» Source passage:
____________
I must add that the remedy of striking out is contrary to the submissions of the respondents that the filing of the defence is completed by service. I held that filing of the defence is complete by endorsement by the officer appointed to receive the defence i.e. the registrar. The same view is shared by honourable justice Zehurikize in the rulings referred to above. However, failure to serve does not have to end up in the striking out in the case of the defence. According to honourable justice Zehurikize, a diligent plaintiff cannot be frustrated by the defendant’s failure to serve a copy of the defence to him or her. Secondly he held that a party who had submitted to the jurisdiction of the court in order to contest the claim against him or her should not be shut out as this would violate the right to a fair hearing under article 28 (1) of the Constitution of the Republic of Uganda (see Silvanus Bob Turyamwijuka supra). In the case of Simon Tendo Kabenge (supra) that the learned judge further held that the officer of the court who receives and seals the defence under order 9 rule 1 can further direct the time within which the defence or counterclaim should be served upon the plaintiff.
I agree with learned counsel for the applicant that the court retains its inherent jurisdiction under section 33 of the Judicature Act, section 98 of the Civil Procedure Act and article 126 of the Constitution of the Republic of Uganda to ensure that justice is done without protracting the process. Article 126 of the constitution provides that justice shall not be delayed. It is not in the interest of litigants to appeal such a procedural question as it may take several years before the appeal is heard in the circumstances of Uganda. Rule 2 (2) of the Constitution (Commercial Court) (Practice) Directions gives one of the objectives of creating the commercial court division of the High Court as the ability to deliver to the commercial community an efficient, expeditious and cost-effective mode of adjudicating disputes that affect directly and significantly the economic, commercial and financial life of Uganda. It does not augur well for the speedy adjudication of commercial disputes to interpret the rules in such a way as to shut out the defendant as held by honourable justice Zehurikize in the case of Simon Tendo Kabenge (supra). In such cases, the plaintiff is best compensated by an award of costs rather than have the written statement of defence be struck out as I did following two earlier precedents. As I have noted above the action of the court to strike out the written statement of defence was not necessary and introduced a unique situation which should be addressed on the merits. In such cases an award of costs should have been sufficient to compensate the plaintiff.
In conclusion the High Court is not functus officio neither is the application res judicata. The objections of the respondents on the ground that the High Court is functus officio or that the applicant’s application is res judicata are overruled.
Whether the applicant paid court fees
Learned Counsel for the respondent further contended that the applicant’s application cannot stand for failure to pay court fees for the application. I have carefully considered the submissions on this objection. Payment of court fees is provided for by the Judicature (Court Fees) Rules. Rule 4 thereof provides that the fees specified in the schedule to the rules will be chargeable in respect of several matters and proceedings mentioned in the schedule. Item 131 which is the applicable rule in the schedule provides that on every interlocutory applications (not particularly charged) including the filing of an affidavit in support, the fees chargeable is Uganda shillings 3000/=. The court file shows that the applicant paid under receipt number 282308 a sum of Uganda shillings 1800/= on 16 August 2012. The application was filed on 16 August 2012. I have carefully perused the schedule to the rules referred to above. Items 1 to 5 deal with civil matters and particularly with appeals. Fees payable on an application for an order is Uganda shillings 1500/=. The fees payable on appeal is 1800/=.
____________
» Exercise instructions:
a) Condense the paragraph of the ruling that begins "Learned Counsel for the respondent further contended" into a bulleted list that keeps its main facts.
b) Print the passage of the ruling starting at "In conclusion the" and ending at "judicata are overruled.".
The entries that follow are not needed for any work on the ruling.
____________
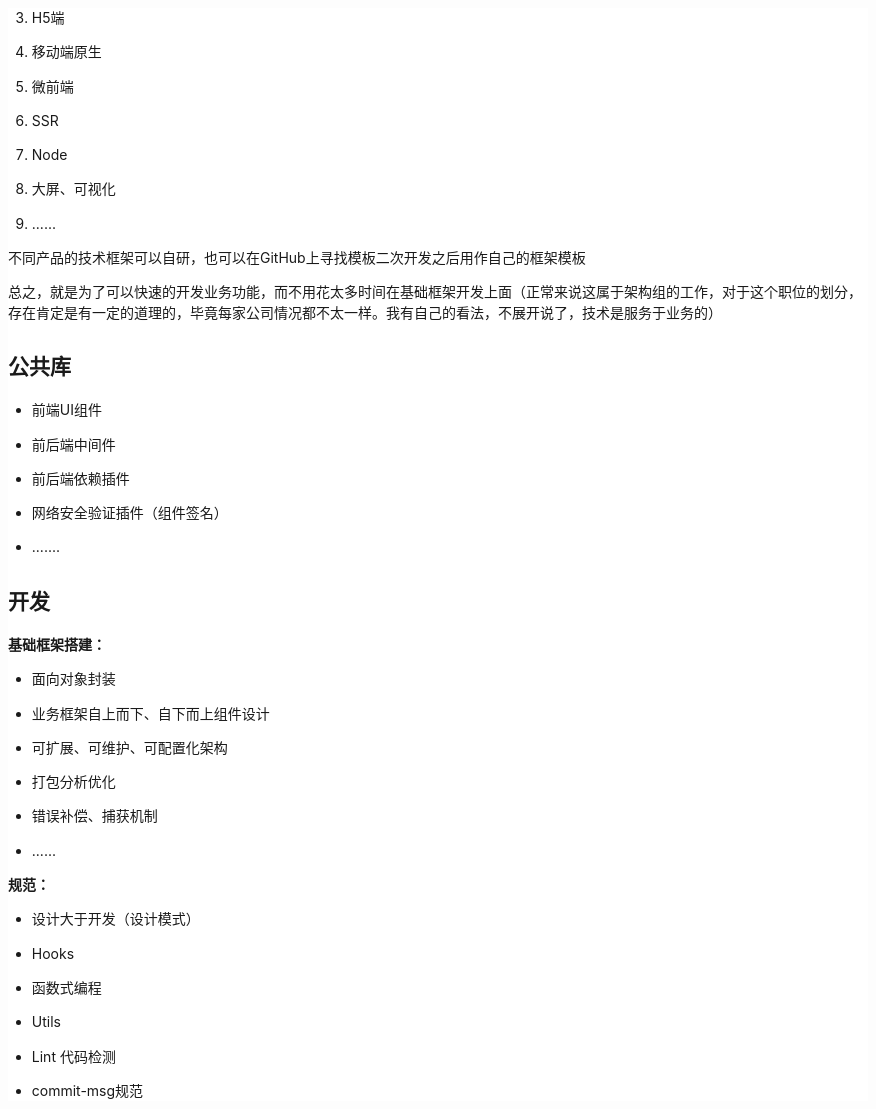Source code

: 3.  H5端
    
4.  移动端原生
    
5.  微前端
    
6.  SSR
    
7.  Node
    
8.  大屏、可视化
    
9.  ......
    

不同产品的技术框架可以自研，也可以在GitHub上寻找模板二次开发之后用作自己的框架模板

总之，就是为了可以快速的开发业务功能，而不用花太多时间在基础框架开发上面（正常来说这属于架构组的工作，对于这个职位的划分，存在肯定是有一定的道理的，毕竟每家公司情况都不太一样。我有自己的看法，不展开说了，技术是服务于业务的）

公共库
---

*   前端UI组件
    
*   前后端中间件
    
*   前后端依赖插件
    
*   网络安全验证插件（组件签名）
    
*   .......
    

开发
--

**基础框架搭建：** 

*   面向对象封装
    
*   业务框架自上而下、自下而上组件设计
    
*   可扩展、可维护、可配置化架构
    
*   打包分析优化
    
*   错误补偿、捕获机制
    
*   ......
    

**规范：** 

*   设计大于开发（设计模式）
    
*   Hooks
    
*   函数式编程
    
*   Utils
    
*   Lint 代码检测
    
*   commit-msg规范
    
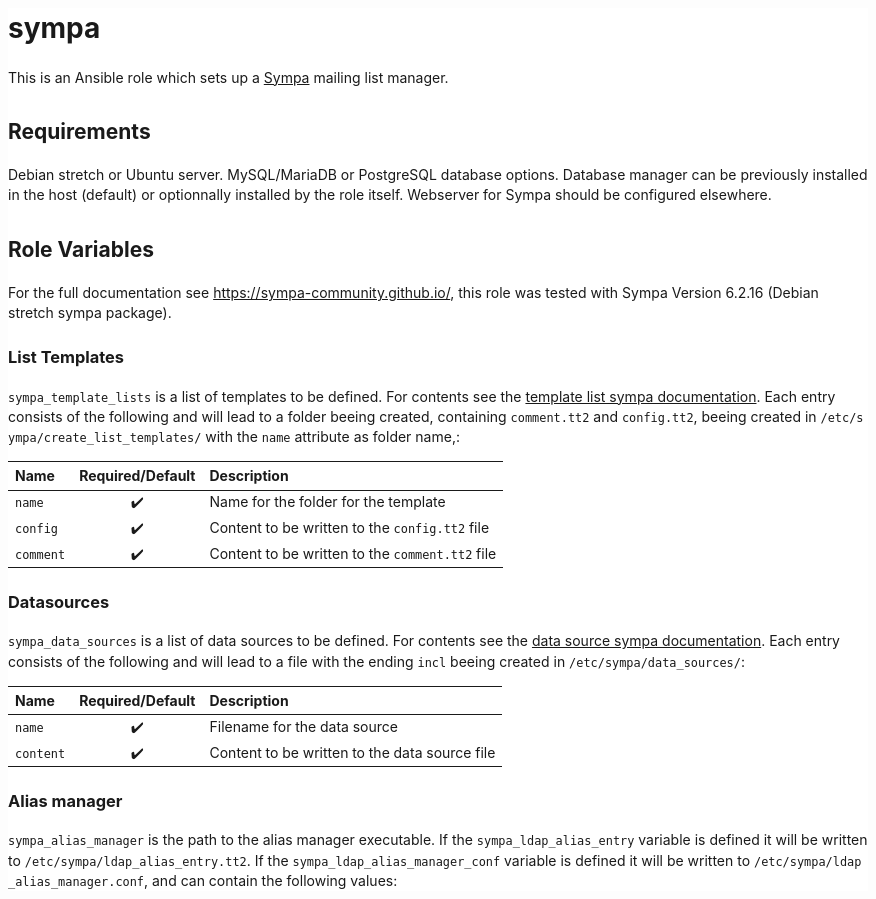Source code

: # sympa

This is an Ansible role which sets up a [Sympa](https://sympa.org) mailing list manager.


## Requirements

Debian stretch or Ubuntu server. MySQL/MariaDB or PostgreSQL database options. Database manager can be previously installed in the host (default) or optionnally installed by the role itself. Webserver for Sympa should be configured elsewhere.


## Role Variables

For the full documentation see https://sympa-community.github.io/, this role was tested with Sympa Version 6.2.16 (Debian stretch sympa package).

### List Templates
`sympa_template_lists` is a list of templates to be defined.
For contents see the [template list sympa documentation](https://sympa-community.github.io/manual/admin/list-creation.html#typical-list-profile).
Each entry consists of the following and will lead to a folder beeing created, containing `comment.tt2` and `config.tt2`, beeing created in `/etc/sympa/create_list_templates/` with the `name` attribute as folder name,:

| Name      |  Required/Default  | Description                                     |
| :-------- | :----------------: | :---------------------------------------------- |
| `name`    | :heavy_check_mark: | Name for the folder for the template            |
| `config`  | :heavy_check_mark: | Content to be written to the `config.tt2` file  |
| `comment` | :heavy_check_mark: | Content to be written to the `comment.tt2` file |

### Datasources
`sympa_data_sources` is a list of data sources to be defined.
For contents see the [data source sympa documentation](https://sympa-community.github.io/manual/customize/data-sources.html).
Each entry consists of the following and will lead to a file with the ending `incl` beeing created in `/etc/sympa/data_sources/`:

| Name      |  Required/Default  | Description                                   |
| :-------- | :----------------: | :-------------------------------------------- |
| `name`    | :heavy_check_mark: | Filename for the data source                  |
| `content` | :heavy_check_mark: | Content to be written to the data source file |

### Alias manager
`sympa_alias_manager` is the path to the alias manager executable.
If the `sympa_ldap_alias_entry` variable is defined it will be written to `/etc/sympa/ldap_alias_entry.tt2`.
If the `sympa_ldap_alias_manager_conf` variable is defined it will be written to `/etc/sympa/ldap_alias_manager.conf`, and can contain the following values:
____________
» Responses for each task:
a)
- Counsel for the respondent argued the application cannot stand because the applicant did not pay court fees for it.
- Court fees are governed by the Judicature (Court Fees) Rules; Rule 4 makes the fees in the schedule chargeable for the matters listed there.
- Item 131 of the schedule, the applicable rule, sets a fee of Uganda shillings 3000/= on every interlocutory application (not particularly charged), including filing a supporting affidavit.
- The court file shows the applicant paid Uganda shillings 1800/= under receipt number 282308 on 16 August 2012, the same day the application was filed.
- Items 1 to 5 of the schedule deal with civil matters, particularly appeals.
- The fee for an application for an order is Uganda shillings 1500/=, and the fee on appeal is 1800/=.

b)
In conclusion the High Court is not functus officio neither is the application res judicata. The objections of the respondents on the ground that the High Court is functus officio or that the applicant’s application is res judicata are overruled.